Copy every line of the entries below word for word, changing nothing.

___ Records provided ___

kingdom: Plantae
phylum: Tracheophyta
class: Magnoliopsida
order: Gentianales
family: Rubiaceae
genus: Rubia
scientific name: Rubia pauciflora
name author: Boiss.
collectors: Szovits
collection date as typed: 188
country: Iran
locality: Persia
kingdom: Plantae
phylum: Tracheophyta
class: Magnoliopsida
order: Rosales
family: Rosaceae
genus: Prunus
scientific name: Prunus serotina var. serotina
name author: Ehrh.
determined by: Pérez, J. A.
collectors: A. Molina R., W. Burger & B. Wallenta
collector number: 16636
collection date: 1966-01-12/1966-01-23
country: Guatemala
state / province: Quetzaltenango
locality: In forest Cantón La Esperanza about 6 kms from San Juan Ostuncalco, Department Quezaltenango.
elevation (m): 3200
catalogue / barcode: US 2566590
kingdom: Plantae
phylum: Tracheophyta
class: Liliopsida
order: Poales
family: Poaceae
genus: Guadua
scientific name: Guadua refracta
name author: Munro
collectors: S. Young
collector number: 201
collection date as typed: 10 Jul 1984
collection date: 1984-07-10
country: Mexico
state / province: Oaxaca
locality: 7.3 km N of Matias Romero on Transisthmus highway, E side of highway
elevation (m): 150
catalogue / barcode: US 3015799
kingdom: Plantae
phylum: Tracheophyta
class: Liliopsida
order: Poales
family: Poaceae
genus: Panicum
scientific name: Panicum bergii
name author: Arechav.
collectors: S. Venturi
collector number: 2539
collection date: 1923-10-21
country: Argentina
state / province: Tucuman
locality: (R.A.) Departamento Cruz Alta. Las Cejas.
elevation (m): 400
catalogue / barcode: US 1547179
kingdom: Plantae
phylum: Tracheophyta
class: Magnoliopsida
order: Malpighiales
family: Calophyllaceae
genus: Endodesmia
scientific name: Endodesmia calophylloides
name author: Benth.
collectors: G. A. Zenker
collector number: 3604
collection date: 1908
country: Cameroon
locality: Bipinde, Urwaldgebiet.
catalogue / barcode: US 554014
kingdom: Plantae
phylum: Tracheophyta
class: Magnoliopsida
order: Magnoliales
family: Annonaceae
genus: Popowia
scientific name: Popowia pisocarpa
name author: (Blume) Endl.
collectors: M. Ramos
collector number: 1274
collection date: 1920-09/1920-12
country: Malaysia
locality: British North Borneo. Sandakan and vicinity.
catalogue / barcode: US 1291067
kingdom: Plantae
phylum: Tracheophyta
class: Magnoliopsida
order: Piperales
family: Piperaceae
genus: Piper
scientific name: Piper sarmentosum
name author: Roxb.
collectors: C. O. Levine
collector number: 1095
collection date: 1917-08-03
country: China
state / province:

___

_Solution for this exercise_.
kingdom: Plantae
phylum: Tracheophyta
class: Magnoliopsida
order: Gentianales
family: Rubiaceae
genus: Rubia
scientific name: Rubia pauciflora
name author: Boiss.
collectors: Szovits
collection date as typed: 188
country: Iran
locality: Persia
kingdom: Plantae
phylum: Tracheophyta
class: Magnoliopsida
order: Rosales
family: Rosaceae
genus: Prunus
scientific name: Prunus serotina var. serotina
name author: Ehrh.
determined by: Pérez, J. A.
collectors: A. Molina R., W. Burger & B. Wallenta
collector number: 16636
collection date: 1966-01-12/1966-01-23
country: Guatemala
state / province: Quetzaltenango
locality: In forest Cantón La Esperanza about 6 kms from San Juan Ostuncalco, Department Quezaltenango.
elevation (m): 3200
catalogue / barcode: US 2566590
kingdom: Plantae
phylum: Tracheophyta
class: Liliopsida
order: Poales
family: Poaceae
genus: Guadua
scientific name: Guadua refracta
name author: Munro
collectors: S. Young
collector number: 201
collection date as typed: 10 Jul 1984
collection date: 1984-07-10
country: Mexico
state / province: Oaxaca
locality: 7.3 km N of Matias Romero on Transisthmus highway, E side of highway
elevation (m): 150
catalogue / barcode: US 3015799
kingdom: Plantae
phylum: Tracheophyta
class: Liliopsida
order: Poales
family: Poaceae
genus: Panicum
scientific name: Panicum bergii
name author: Arechav.
collectors: S. Venturi
collector number: 2539
collection date: 1923-10-21
country: Argentina
state / province: Tucuman
locality: (R.A.) Departamento Cruz Alta. Las Cejas.
elevation (m): 400
catalogue / barcode: US 1547179
kingdom: Plantae
phylum: Tracheophyta
class: Magnoliopsida
order: Malpighiales
family: Calophyllaceae
genus: Endodesmia
scientific name: Endodesmia calophylloides
name author: Benth.
collectors: G. A. Zenker
collector number: 3604
collection date: 1908
country: Cameroon
locality: Bipinde, Urwaldgebiet.
catalogue / barcode: US 554014
kingdom: Plantae
phylum: Tracheophyta
class: Magnoliopsida
order: Magnoliales
family: Annonaceae
genus: Popowia
scientific name: Popowia pisocarpa
name author: (Blume) Endl.
collectors: M. Ramos
collector number: 1274
collection date: 1920-09/1920-12
country: Malaysia
locality: British North Borneo. Sandakan and vicinity.
catalogue / barcode: US 1291067
kingdom: Plantae
phylum: Tracheophyta
class: Magnoliopsida
order: Piperales
family: Piperaceae
genus: Piper
scientific name: Piper sarmentosum
name author: Roxb.
collectors: C. O. Levine
collector number: 1095
collection date: 1917-08-03
country: China
state / province:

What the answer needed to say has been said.